Vehicular traffic, marriages, religious festivals and birthdays — social gatherings now restricted in view of COVID-19, brought the only income for Ms. Singh, head of a household nurturing 17 transgender persons dependent on collections from the once-bustling New Market. “The crowd is our earning but the pandemic has stolen that away,”said Ms. Singh, biding time singing bhajans at the haveli.
No formal employment
Around 500 members of the Mangalwara and Budhwara gharanas here, with no formal employment and already battling discrimination and stigma, are awaiting the easing of movement restrictions and businesses to get back on track for donors to be charitable.

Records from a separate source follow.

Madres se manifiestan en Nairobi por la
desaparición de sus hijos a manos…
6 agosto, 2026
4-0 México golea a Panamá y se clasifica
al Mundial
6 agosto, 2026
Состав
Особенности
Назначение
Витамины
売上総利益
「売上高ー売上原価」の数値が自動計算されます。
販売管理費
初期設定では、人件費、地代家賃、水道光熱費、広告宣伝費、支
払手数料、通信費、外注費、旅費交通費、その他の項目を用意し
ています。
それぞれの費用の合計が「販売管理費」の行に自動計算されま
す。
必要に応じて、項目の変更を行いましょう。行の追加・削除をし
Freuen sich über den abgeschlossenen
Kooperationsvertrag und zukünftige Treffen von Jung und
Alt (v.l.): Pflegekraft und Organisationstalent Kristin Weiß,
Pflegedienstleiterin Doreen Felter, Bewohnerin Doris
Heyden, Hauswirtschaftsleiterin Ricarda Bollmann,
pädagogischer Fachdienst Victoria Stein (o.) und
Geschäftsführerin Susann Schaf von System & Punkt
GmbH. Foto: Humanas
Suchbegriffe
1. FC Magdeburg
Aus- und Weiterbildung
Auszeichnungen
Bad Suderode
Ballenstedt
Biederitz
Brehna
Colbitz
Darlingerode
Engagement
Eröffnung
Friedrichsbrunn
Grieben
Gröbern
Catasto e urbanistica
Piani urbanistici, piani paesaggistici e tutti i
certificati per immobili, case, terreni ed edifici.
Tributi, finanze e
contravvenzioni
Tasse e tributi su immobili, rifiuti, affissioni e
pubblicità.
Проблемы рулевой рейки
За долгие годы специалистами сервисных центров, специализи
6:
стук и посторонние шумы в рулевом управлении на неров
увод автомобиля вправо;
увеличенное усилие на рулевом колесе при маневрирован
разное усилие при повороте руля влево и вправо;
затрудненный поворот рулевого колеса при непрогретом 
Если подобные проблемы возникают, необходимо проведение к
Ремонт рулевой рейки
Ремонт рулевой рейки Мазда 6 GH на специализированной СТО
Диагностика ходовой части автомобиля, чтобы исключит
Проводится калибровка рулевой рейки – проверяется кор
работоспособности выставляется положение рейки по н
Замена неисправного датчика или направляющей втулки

“The economy is floundering under the lockdown, so how can people think of giving to us?” asked Ms. Singh. “But even if gurus have to stay hungry, chelon ko bhookha nahi rehne denge. [We may starve but we will not let our disciples go hungry].” The meals, now chapatis with chutney, are two-time instead of three a day earlier. Initially, the gharans distributed food items in slums, not knowing the lockdown would persist this long, draining their savings.

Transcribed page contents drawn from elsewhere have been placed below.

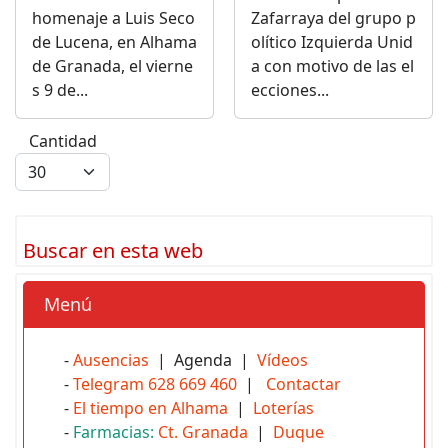
homenaje a Luis Seco
Zafarraya del grupo p
de Lucena, en Alhama
olítico Izquierda Unid
de Granada, el vierne
a con motivo de las el
s 9 de...
ecciones...
Cantidad
Buscar en esta web
Menú
-
Ausencias
| Agenda |
Vídeos
-
Telegram 628 669 460
|
Contactar
-
El tiempo en Alhama
|
Loterías
-
Farmacias:
Ct. Granada
|
Duque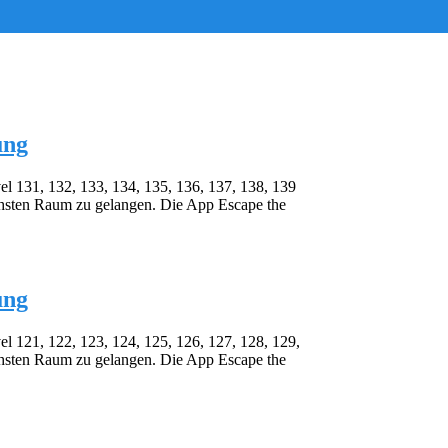
ung
l 131, 132, 133, 134, 135, 136, 137, 138, 139
chsten Raum zu gelangen. Die App Escape the
ung
l 121, 122, 123, 124, 125, 126, 127, 128, 129,
chsten Raum zu gelangen. Die App Escape the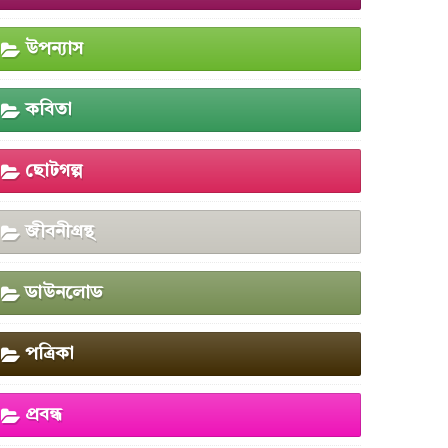
উপন্যাস
কবিতা
ছোটগল্প
জীবনীগ্রন্থ
ডাউনলোড
পত্রিকা
প্রবন্ধ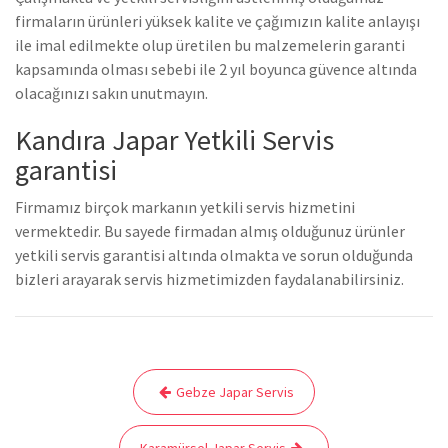
firmaların ürünleri yüksek kalite ve çağımızın kalite anlayışı
ile imal edilmekte olup üretilen bu malzemelerin garanti
kapsamında olması sebebi ile 2 yıl boyunca güvence altında
olacağınızı sakın unutmayın.
Kandıra Japar Yetkili Servis
garantisi
Firmamız birçok markanın yetkili servis hizmetini
vermektedir. Bu sayede firmadan almış olduğunuz ürünler
yetkili servis garantisi altında olmakta ve sorun olduğunda
bizleri arayarak servis hizmetimizden faydalanabilirsiniz.
Yazı
Gebze Japar Servis
gezinmesi
Karamürsel Japar Servis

Each transgender household among the gharanas, with areas divided for collection, earlier made ₹20-50,000 a month. But marriages are small scale now, birthdays a closed affair. “Our yearly peak collection time during the monsoon is going by,” said Tamanna Jaan, 41, head of a 15-member household dependent on the Khajuri area.

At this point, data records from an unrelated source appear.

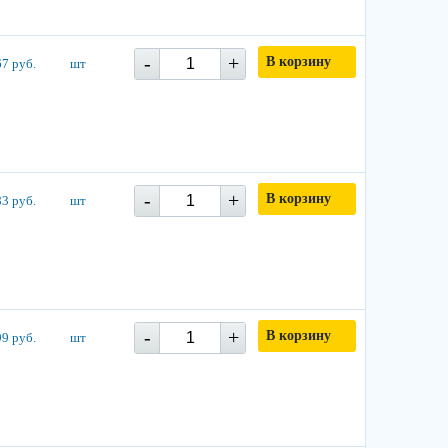
-
+
В корзину
7 руб.
шт
-
+
В корзину
3 руб.
шт
-
+
В корзину
9 руб.
шт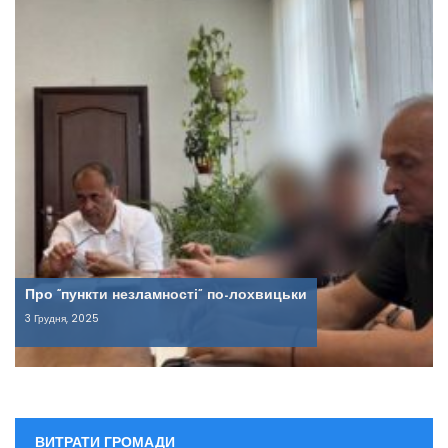
Про “пункти незламності” по-лохвицьки
3 Грудня, 2025
ВИТРАТИ ГРОМАДИ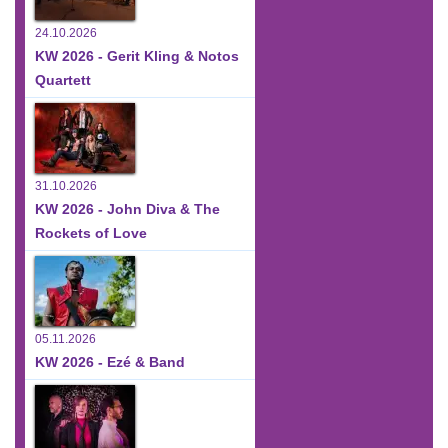
24.10.2026
KW 2026 - Gerit Kling & Notos
Quartett
31.10.2026
KW 2026 - John Diva & The
Rockets of Love
05.11.2026
KW 2026 - Ezé & Band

Even the yearly procession called ‘Bhujariya’, which invites more than 1,500 transgender persons from across the country days after rakshabandhan, will be smaller this year. “It’s a yearly ritual to invite rain that began centuries ago on the insistence of local rulers. To keep the tradition alive, we will organise it this year too but with precautions,” said Shilpa Tiwari Nair, 50, head of a 35-member household under whom BHEL and Ashoka Garden areas fall.
Those belonging to the Mangalwara gharana claim their tradition to dancers in royal courts while the Budhwara gharana derives its heritage from medieval court harems. Bhopal, in its uniqueness, is the only city to be a home to both, claim the members. “Though homosexuality was decriminalised two years ago, the ghosts of the archaic law, declared unconstitutional by the Supreme Court, still haunt us,” said Ms. Singh.
Stigma and harassment
When a 21-year-old member of Ms. Nair’s household, who requested anonymity, sought work at a private firm during the lockdown, she was asked for sexual favours first. “The pandemic surely is a threat. But we don’t fear it. The stigma attached to our identity and harassment which denies us opportunities is more grave,” said Ms. Nair, who added despite the lockdown they still found infants abandoned at their doorsteps as often, who they initiated into households.
Abdul Majid of Anmol Samaj Sevi Sansthan,which works for the rights of the LGBTQIA+ community, said the lockdown had rendered tens of the 1,500 members registered with them here jobless and students stranded without food. “The community’s interests must be factored in while devising COVID-19 strategy and giving relief,” he said.